Here is how the Oxford Group came to the United States. One early member at Oxford, Ken Twitchell, had attended Princeton University and had a brother in New York City who was a mainstay in the Calvary Episcopal Church. This becomes one of several amazing coincidences. In 1918 during his travels, Frank Buchman met a young YMCA worker, Sam Shoemaker, in China and converted him to the Oxford Group principles. Years later, Sam became the minister of that Calvary Church in New York, and that same church became the titular headquarters for the Oxford Group in the United States. (The name was changed in 1928 from “A First Century Christian Fellowship” to the “Oxford Group.”)
The groups’ popularity peaked during this period. There were 10,000 people at one meeting at Stockbridge in the Berkshire Mountains. Business teams began to have their “house parties” in various cities (4).

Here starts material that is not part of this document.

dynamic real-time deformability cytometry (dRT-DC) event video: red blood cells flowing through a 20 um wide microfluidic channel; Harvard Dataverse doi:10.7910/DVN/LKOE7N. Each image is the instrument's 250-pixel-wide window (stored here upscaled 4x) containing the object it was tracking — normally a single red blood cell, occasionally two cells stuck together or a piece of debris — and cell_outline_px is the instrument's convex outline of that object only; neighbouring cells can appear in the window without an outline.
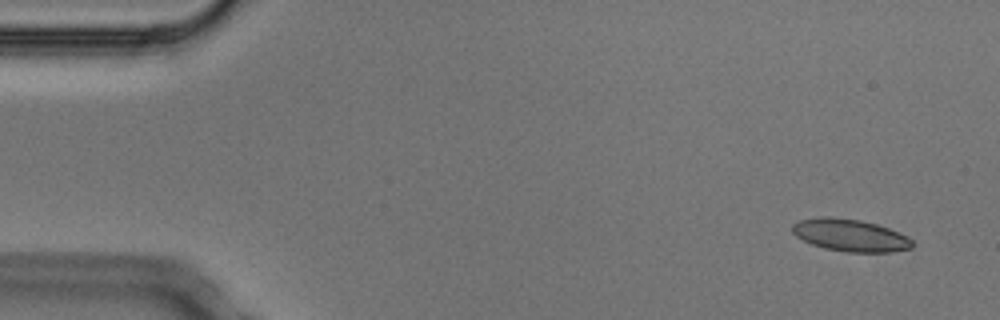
{"species": "Egyptian fruit bat (a non-hibernating species)", "species_latin": "Rousettus aegyptiacus", "temperature_condition": "cold", "stored_images_in_passage": 6, "camera_frame_rate_fps": 3000, "um_per_image_px": 0.085, "animal": {"sex": "male"}, "frame": {"image": 1, "passage_image": 1, "time_ms": 0.0, "image_size_px": [1000, 320], "cell_outline_px": [[912, 248], [892, 252], [848, 252], [824, 248], [812, 244], [796, 236], [792, 232], [792, 224], [800, 220], [820, 216], [828, 216], [860, 220], [876, 224], [888, 228], [912, 240]], "centroid_in_image_um": [72.23, 19.99], "position_along_channel_um": 12.8, "area_um2": 22.37}}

In 1931 in England, a London newspaper editor, A. J. Russell, attended an Oxford Group meeting with the intention of exposing the group. But he wrote, “I came as an observer and became a convert!” (Russell later edited “God Calling”, which may have found it’s way into material used by the early AAs.) Some 9 years later, in 1940, Richmond W. of the Quincy, Mass. group wrote the 24-hour book still used by us today. This was modeled after Russell’s “God Calling” but was slanted away from all spiritual to more of a 24-hour not drinking theme. Russell’s book, “For Sinners Only”, described his journey from prodigal son to the Oxford Group and became a best seller in the early 1930s in England and the United States, and was printed in eight languages.
One chapter of the book was devoted to Calvary Episcopal Church in New York City and it’s rector, Sam Shoemaker. Calvary Church became the virtual American headquarters for the Oxford Group during the 1930s. And it was here, (in the church’s mission) , that Bill W.’s sponsor, Ebby T., was living at the time of Bill’s last drunk.
HOW THE MESSAGE CAME TO BILL
In 1932 and 1933, a man named Rowland H., son of wealthy Rhode Island mill owners and a State Senator, had become a hopeless alcoholic, and in his quest for help had sought out the world famous psychiatrist, Carl Jung. Jung told him there was no hope for him there, and to go home and possibly find a conversion through some religious group. He did this in the Oxford Group in the United States and became sober. They taught him certain principles that he applied to his life. This story is documented in our Big Book.